# WHAT THE TASK ASKS
Please find each line in the listing below that contains the word "явцад", and copy those lines out in full.

Extracted data entries:

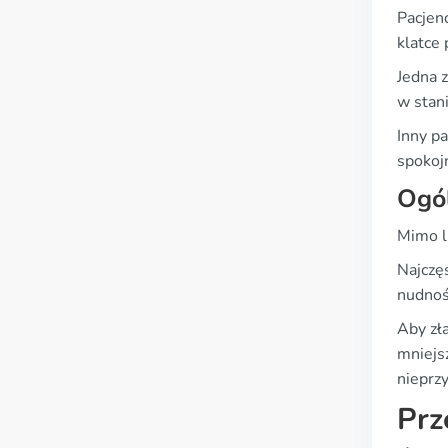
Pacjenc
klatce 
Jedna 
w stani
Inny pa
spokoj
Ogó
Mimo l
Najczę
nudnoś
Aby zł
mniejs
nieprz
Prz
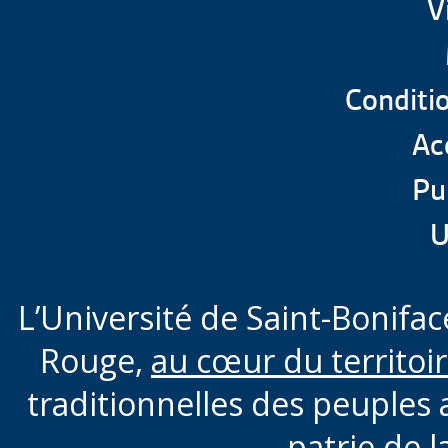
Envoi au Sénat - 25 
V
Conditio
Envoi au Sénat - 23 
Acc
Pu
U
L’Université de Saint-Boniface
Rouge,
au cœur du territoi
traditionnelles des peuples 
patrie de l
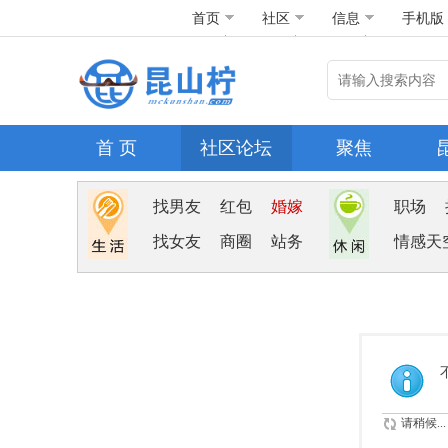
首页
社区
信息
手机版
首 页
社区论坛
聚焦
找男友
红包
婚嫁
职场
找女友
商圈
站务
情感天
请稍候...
* * *
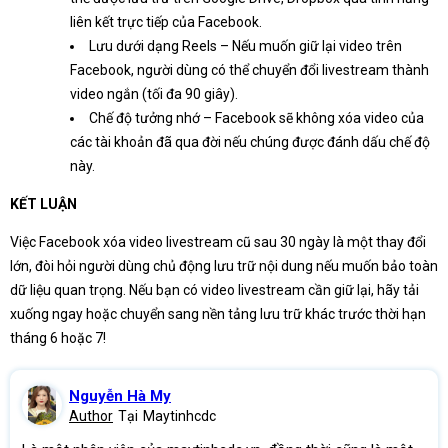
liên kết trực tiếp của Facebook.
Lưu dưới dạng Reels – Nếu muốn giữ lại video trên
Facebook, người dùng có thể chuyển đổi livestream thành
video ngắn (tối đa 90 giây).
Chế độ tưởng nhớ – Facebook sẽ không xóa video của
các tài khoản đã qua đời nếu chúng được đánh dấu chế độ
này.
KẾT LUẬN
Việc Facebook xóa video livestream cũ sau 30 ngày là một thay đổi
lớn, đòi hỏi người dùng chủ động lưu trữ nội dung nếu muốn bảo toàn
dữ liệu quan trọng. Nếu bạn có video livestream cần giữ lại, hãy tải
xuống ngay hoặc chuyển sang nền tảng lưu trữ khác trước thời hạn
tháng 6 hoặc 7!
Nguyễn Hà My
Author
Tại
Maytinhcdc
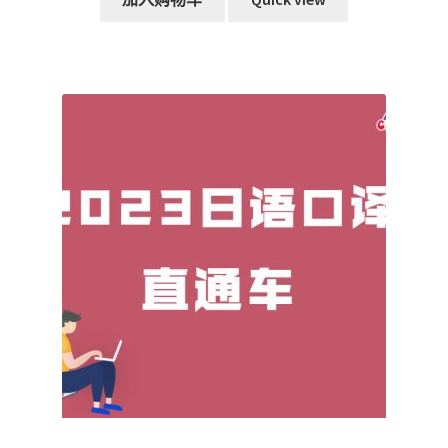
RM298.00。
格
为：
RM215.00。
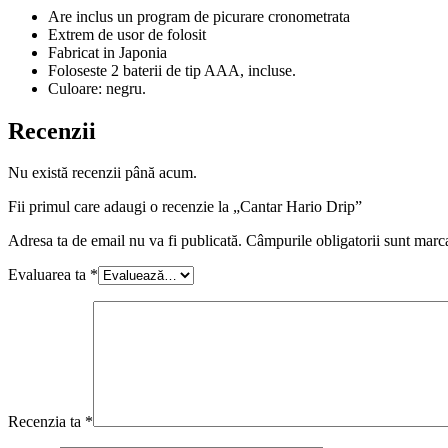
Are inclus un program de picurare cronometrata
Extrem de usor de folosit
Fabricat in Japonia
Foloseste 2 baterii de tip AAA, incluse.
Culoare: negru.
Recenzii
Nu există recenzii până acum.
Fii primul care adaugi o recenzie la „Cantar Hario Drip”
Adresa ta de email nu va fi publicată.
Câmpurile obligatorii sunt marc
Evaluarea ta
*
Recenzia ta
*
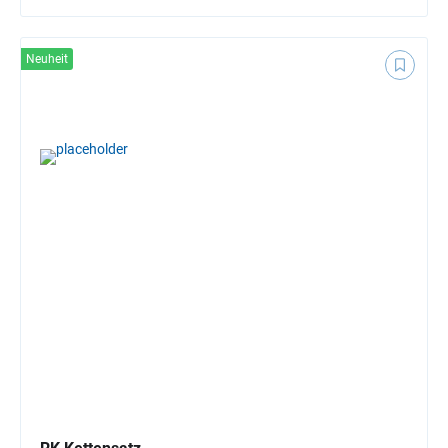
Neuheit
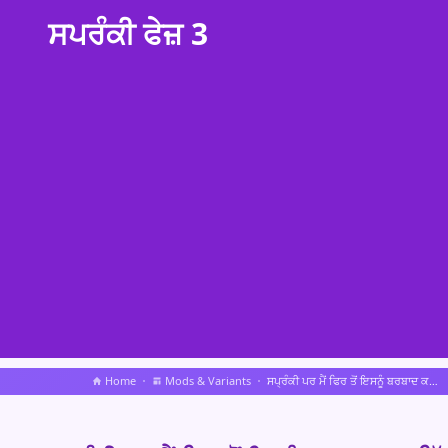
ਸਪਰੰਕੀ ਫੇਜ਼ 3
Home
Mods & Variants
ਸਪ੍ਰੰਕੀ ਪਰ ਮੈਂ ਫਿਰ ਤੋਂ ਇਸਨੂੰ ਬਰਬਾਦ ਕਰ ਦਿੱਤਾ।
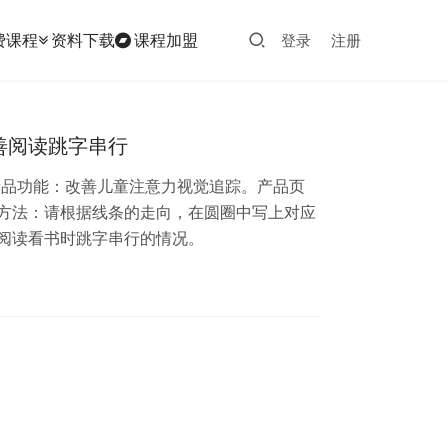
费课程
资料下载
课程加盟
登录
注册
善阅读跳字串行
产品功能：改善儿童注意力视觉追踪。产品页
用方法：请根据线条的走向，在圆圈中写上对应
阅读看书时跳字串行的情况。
---
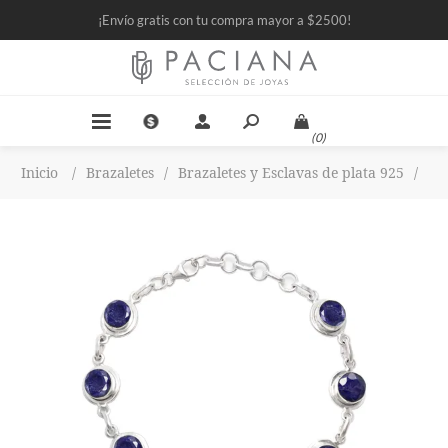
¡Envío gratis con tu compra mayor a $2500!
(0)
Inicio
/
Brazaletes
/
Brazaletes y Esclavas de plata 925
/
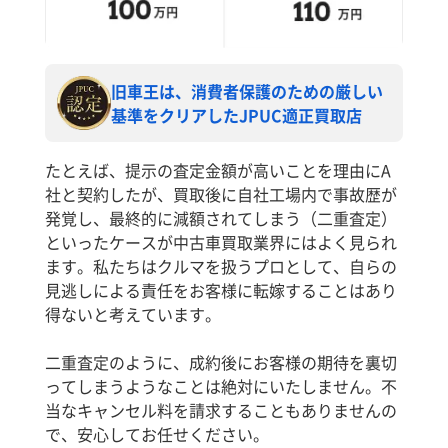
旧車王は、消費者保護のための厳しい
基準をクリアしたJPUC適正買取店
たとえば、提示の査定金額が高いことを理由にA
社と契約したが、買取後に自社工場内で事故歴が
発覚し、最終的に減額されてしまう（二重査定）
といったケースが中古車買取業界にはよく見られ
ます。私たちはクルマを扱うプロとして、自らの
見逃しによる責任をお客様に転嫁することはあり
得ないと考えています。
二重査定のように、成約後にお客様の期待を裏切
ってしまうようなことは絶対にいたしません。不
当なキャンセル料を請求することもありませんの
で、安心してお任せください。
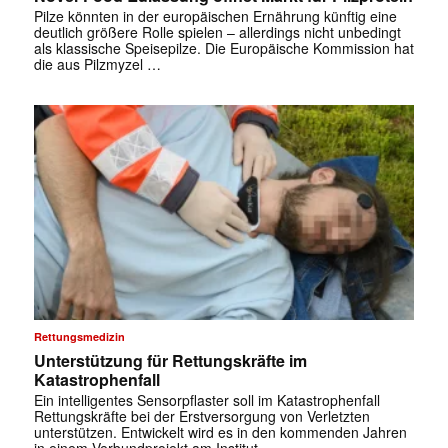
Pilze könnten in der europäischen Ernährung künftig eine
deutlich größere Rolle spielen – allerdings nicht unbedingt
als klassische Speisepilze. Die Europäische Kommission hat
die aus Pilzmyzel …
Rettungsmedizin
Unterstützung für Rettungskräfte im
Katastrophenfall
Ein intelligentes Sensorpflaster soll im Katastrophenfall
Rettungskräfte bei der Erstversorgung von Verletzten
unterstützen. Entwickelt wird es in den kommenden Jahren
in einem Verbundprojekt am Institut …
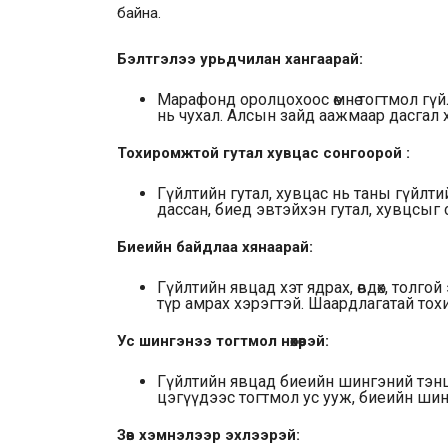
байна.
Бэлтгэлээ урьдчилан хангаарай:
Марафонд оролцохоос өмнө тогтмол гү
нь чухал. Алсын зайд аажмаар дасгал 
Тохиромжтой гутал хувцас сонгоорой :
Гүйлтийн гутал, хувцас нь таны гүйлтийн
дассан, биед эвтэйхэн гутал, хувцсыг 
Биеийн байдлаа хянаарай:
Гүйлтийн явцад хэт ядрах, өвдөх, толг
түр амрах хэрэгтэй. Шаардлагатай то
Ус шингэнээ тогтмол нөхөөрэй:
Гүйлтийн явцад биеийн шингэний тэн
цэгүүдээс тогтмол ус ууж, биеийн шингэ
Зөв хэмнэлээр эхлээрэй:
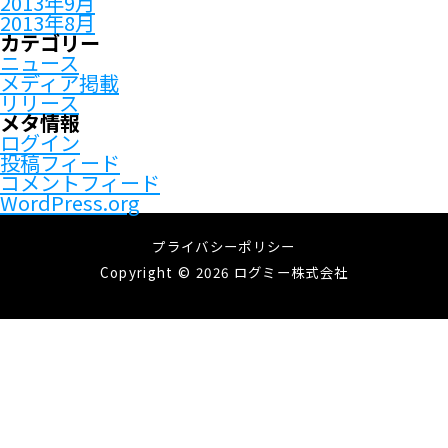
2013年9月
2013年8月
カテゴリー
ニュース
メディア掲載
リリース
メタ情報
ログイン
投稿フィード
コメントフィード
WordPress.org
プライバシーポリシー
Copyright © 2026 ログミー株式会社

# THE COMPLETED TASK
Гүйлтийн явцад хэт ядрах, өвдөх, толг
Гүйлтийн явцад биеийн шингэний тэн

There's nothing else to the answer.